(Region boundary data)

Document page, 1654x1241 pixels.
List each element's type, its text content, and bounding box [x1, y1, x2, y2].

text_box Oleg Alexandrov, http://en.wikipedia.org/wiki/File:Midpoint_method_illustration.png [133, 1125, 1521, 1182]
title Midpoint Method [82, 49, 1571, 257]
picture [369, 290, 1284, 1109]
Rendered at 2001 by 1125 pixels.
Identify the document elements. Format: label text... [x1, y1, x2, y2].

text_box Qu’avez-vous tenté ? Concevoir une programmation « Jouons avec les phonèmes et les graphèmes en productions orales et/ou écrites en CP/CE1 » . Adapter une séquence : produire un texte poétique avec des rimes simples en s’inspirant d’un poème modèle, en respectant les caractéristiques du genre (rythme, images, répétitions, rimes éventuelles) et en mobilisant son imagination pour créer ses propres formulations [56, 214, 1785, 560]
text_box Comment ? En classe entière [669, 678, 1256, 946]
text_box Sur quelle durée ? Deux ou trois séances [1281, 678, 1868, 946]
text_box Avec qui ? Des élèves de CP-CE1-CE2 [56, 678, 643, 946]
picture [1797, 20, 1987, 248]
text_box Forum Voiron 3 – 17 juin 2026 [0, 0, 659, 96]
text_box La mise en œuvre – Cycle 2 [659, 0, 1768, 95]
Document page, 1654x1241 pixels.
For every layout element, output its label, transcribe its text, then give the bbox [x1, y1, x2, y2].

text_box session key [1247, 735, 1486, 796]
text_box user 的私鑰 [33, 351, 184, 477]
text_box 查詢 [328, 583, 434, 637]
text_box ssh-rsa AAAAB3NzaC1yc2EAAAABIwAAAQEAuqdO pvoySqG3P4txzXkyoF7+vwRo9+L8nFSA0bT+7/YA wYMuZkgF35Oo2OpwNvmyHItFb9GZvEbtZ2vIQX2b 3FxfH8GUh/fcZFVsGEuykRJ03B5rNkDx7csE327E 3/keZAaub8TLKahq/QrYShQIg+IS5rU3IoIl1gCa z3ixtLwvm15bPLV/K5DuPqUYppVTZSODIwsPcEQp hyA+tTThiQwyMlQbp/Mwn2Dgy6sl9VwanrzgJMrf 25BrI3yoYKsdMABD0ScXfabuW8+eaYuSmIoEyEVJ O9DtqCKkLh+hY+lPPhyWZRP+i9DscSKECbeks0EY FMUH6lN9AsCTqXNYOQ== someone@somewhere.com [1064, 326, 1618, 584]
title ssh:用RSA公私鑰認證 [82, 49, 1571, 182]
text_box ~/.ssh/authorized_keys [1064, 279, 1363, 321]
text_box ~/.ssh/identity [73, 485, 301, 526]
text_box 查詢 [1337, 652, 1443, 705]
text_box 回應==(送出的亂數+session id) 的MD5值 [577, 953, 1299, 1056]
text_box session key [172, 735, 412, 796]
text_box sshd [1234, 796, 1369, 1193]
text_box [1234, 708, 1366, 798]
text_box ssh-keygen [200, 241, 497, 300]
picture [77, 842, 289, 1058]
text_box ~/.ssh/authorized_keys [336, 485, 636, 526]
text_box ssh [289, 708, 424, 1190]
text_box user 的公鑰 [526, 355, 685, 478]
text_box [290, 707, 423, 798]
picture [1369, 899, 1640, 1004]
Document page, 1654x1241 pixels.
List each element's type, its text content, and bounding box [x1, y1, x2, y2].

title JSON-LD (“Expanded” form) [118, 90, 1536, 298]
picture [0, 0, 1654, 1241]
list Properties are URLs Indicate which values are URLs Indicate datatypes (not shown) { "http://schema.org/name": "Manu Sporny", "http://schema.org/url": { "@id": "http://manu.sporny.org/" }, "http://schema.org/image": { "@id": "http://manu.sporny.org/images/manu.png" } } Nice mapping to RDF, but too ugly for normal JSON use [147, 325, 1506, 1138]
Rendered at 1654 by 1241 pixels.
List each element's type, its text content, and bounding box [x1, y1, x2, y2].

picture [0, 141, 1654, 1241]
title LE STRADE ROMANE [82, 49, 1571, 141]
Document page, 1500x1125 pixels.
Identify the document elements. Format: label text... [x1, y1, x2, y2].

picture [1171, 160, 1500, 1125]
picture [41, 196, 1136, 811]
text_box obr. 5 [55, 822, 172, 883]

Task directions
Render every nonblank line of the records above as a Markdown table with two columns, Row and Line. Number the rows consecutively from 1.

Result of this exercise
| Row | Line |
|---|---|
| 1 | Document page, 1654x1241 pixels. |
| 2 | List each element's type, its text content, and bounding box [x1, y1, x2, y2]. |
| 3 | text_box Oleg Alexandrov, http://en.wikipedia.org/wiki/File:Midpoint_method_illustration.png [133, 1125, 1521, 1182] |
| 4 | title Midpoint Method [82, 49, 1571, 257] |
| 5 | picture [369, 290, 1284, 1109] |
| 6 | Rendered at 2001 by 1125 pixels. |
| 7 | Identify the document elements. Format: label text... [x1, y1, x2, y2]. |
| 8 | text_box Qu’avez-vous tenté ? Concevoir une programmation « Jouons avec les phonèmes et les graphèmes en productions orales et/ou écrites en CP/CE1 » . Adapter une séquence : produire un texte poétique avec des rimes simples en s’inspirant d’un poème modèle, en respectant les caractéristiques du genre (rythme, images, répétitions, rimes éventuelles) et en mobilisant son imagination pour créer ses propres formulations [56, 214, 1785, 560] |
| 9 | text_box Comment ? En classe entière [669, 678, 1256, 946] |
| 10 | text_box Sur quelle durée ? Deux ou trois séances [1281, 678, 1868, 946] |
| 11 | text_box Avec qui ? Des élèves de CP-CE1-CE2 [56, 678, 643, 946] |
| 12 | picture [1797, 20, 1987, 248] |
| 13 | text_box Forum Voiron 3 – 17 juin 2026 [0, 0, 659, 96] |
| 14 | text_box La mise en œuvre – Cycle 2 [659, 0, 1768, 95] |
| 15 | Document page, 1654x1241 pixels. |
| 16 | For every layout element, output its label, transcribe its text, then give the bbox [x1, y1, x2, y2]. |
| 17 | text_box session key [1247, 735, 1486, 796] |
| 18 | text_box user 的私鑰 [33, 351, 184, 477] |
| 19 | text_box 查詢 [328, 583, 434, 637] |
| 20 | text_box ssh-rsa AAAAB3NzaC1yc2EAAAABIwAAAQEAuqdO pvoySqG3P4txzXkyoF7+vwRo9+L8nFSA0bT+7/YA wYMuZkgF35Oo2OpwNvmyHItFb9GZvEbtZ2vIQX2b 3FxfH8GUh/fcZFVsGEuykRJ03B5rNkDx7csE327E 3/keZAaub8TLKahq/QrYShQIg+IS5rU3IoIl1gCa z3ixtLwvm15bPLV/K5DuPqUYppVTZSODIwsPcEQp hyA+tTThiQwyMlQbp/Mwn2Dgy6sl9VwanrzgJMrf 25BrI3yoYKsdMABD0ScXfabuW8+eaYuSmIoEyEVJ O9DtqCKkLh+hY+lPPhyWZRP+i9DscSKECbeks0EY FMUH6lN9AsCTqXNYOQ== someone@somewhere.com [1064, 326, 1618, 584] |
| 21 | title ssh:用RSA公私鑰認證 [82, 49, 1571, 182] |
| 22 | text_box ~/.ssh/authorized_keys [1064, 279, 1363, 321] |
| 23 | text_box ~/.ssh/identity [73, 485, 301, 526] |
| 24 | text_box 查詢 [1337, 652, 1443, 705] |
| 25 | text_box 回應==(送出的亂數+session id) 的MD5值 [577, 953, 1299, 1056] |
| 26 | text_box session key [172, 735, 412, 796] |
| 27 | text_box sshd [1234, 796, 1369, 1193] |
| 28 | text_box [1234, 708, 1366, 798] |
| 29 | text_box ssh-keygen [200, 241, 497, 300] |
| 30 | picture [77, 842, 289, 1058] |
| 31 | text_box ~/.ssh/authorized_keys [336, 485, 636, 526] |
| 32 | text_box ssh [289, 708, 424, 1190] |
| 33 | text_box user 的公鑰 [526, 355, 685, 478] |
| 34 | text_box [290, 707, 423, 798] |
| 35 | picture [1369, 899, 1640, 1004] |
| 36 | Document page, 1654x1241 pixels. |
| 37 | List each element's type, its text content, and bounding box [x1, y1, x2, y2]. |
| 38 | title JSON-LD (“Expanded” form) [118, 90, 1536, 298] |
| 39 | picture [0, 0, 1654, 1241] |
| 40 | list Properties are URLs Indicate which values are URLs Indicate datatypes (not shown) { "http://schema.org/name": "Manu Sporny", "http://schema.org/url": { "@id": "http://manu.sporny.org/" }, "http://schema.org/image": { "@id": "http://manu.sporny.org/images/manu.png" } } Nice mapping to RDF, but too ugly for normal JSON use [147, 325, 1506, 1138] |
| 41 | Rendered at 1654 by 1241 pixels. |
| 42 | List each element's type, its text content, and bounding box [x1, y1, x2, y2]. |
| 43 | picture [0, 141, 1654, 1241] |
| 44 | title LE STRADE ROMANE [82, 49, 1571, 141] |
| 45 | Document page, 1500x1125 pixels. |
| 46 | Identify the document elements. Format: label text... [x1, y1, x2, y2]. |
| 47 | picture [1171, 160, 1500, 1125] |
| 48 | picture [41, 196, 1136, 811] |
| 49 | text_box obr. 5 [55, 822, 172, 883] |